Skipper Alastair Cook admits that questions will inevitably be asked of England’s most out of form players after a defiant rearguard action failed to scupper Pakistan’s victory march in the second Test today.
England’s margin of defeat was 178 runs although the tourists fell 6.3 overs short of batting out the fifth day and ensuring the series remained at deadlock heading into the third and final Test at Sharjah, which starts on Sunday.
The spotlight is set to fall most harshly on wicketkeeper Jos Buttler after his poor form with the bat continued in Dubai, while the glare continues to home in on all-rounder Moeen Ali and experienced campaigner Ian Bell.
“Jos is going through a tough time. This is what happens in international cricket, that someone is struggling,” said Cook.
“Moeen didn’t quite get it right with the ball. Sometimes when you are expected to turn it and take wickets you try too hard and force it. He will be disappointed. We are lucky we have a six-man attack to share the load.”

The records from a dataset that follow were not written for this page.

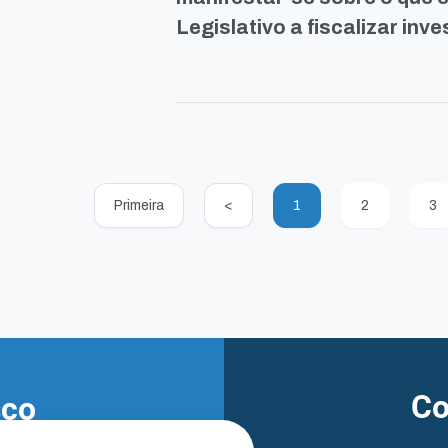
Legislativo a fiscalizar inv
Primeira
<
1
2
3
Co
sco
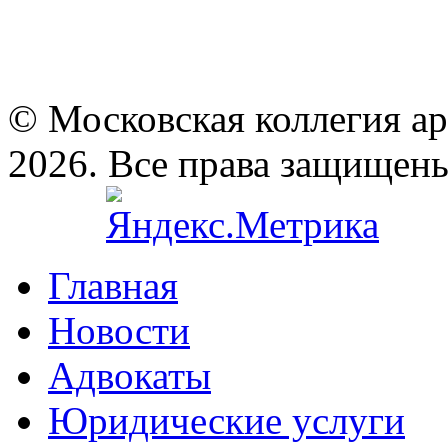
© Московская коллегия а
2026. Все права защищен
Главная
Новости
Адвокаты
Юридические услуги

Buttler’s susceptibility to spin was evident again as he edged Yasir Shah to Younis Khan at slip for seven – he averages just 12 since the start of the Ashes.

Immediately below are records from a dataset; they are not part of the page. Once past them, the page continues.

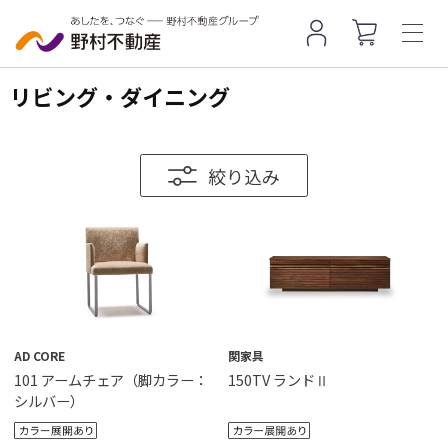
リビング・ダイニング
絞り込み
AD CORE
関家具
101 アームチェア（脚カラー：
150TV ランドⅡ
シルバー）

The option remains for England to hand Jonny Bairstow the gloves and drop Buttler for either Alex Hales or James Taylor.
Moeen’s six wickets against Pakistan have cost 53 runs apiece and he has scored only 48 in four innings while partnering Cook at the top of the batting order.
Bell, meanwhile, averages 26.55 in 2015 and has failed to score a Test century in 21 knocks.
Resuming on 130-3 yesterday, England had plummeted to the perilous position of 193-7 before Yorkshire’s Adil Rashid, playing in his second Test match, led an unlikely revival with a score of 61.
The 27-year-old occupied the crease for 172 deliveries and struck his maiden Test fifty, sharing stands of 60 with Stuart Broad and 55 with Mark Wood – the highest ninth-wicket stand in a fourth innings in Test history.
England’s total of 312 was their highest ever in Asia, beating the 285-7 made against Sri Lanka at Kandy in 2003, although the damage was done earlier in the day as vice-captain Joe Root perished less than an hour into play for 71.
Bairstow made 22 from 86 balls while Stokes departed for 13, as Yasir finished with figures of 4-87 and fellow spinner Zulfiqar Babar 3-53, although a first-innings slump from 206-3 to 242 left Cook lamenting his side’s propensity to collapse.
“You always have faith and belief in the team but I always thought we were two wickets ahead of where we should have been,” added Cook.
“It was a long way back from from that third morning and we probably didn’t deserve to get out of jail, however well Adil played.
“You don’t need to be a rocket scientist to realise the problem. If you bat 75 overs in the first innings and 140 in the second it shows how badly we played in the first. It happens too often at the moment as a side. It’s a real frustration.”